We would head to bed late, drunk on the heavy pine-scented air and the incessant shrill of the cicadas, and rise even later. After breakfast we would pour coffee, smooth the map out across the table (a great slab of weathered wood on the terrace) and choose the beach with the most enticing name, hoping the winds were in our favour. Then we would load up our scooters, parasols strung across sun-browned shoulders and spend the day hopping from bay to bay, chasing the sun.

One of our favourite spots was Platja de Ses Illetes at the island’s northern tip, where the land dissolves into sand before eventually petering out completely, and the afternoon light hits the edge of the waves like chipped glass. On the horizon, just off the coast of neighbouring Ibiza, sits the craggy silhouette of Es Vedrà, a rocky limestone islet said by some to be the gateway to Atlantis and others the home of sirens luring sailors to their watery deaths. Such stories abound here, where even the churches look like fortresses – windowless cubes with walls two meters thick – built as refuges from the marauding pirates that once scourged this stretch of the Med.

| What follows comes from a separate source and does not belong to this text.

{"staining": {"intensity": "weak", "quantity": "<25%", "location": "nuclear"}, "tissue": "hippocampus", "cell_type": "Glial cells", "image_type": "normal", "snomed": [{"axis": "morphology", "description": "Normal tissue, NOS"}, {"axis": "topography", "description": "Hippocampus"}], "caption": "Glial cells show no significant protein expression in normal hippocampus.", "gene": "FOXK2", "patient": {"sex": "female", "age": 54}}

In the late afternoon we would return to our whitewashed villa by the salt-fringed lagoon with sand tattooed on our calves and caught in between the pages of our books, our shoulders a shade browner. We would hang our swimwear to dry between the wind-warped trees as lizards flickered across the tiled sink and the sky turned a dusty apricot, lighting candles and playing card games.

One night we visited San Francesc Xavier, which was decked out for a local festival. Strings of winking lights were laced across the plaza and traditional dancers in white shirts, waistcoats hung with filigree bells, red wool caps and espadrilles tapped their way across the flagstones like wind-up toys. The women wore wide skirts and emprendada necklaces hung with chains, crosses and medallions. I’m told that their movements represented the phases of the moon, which that night rolled heavy at the bottom of the sky like a grapefruit, sending silver ripples across the lagoon.

On our last evening we took the straight, cinematic road to La Mola lighthouse and stood right at the edge of the land, the ocean folded and creased like a great indigo tablecloth below. The wind toyed with us as if teasing us to stay longer, before rushing on south across the sea nothing standing between it and Algeria.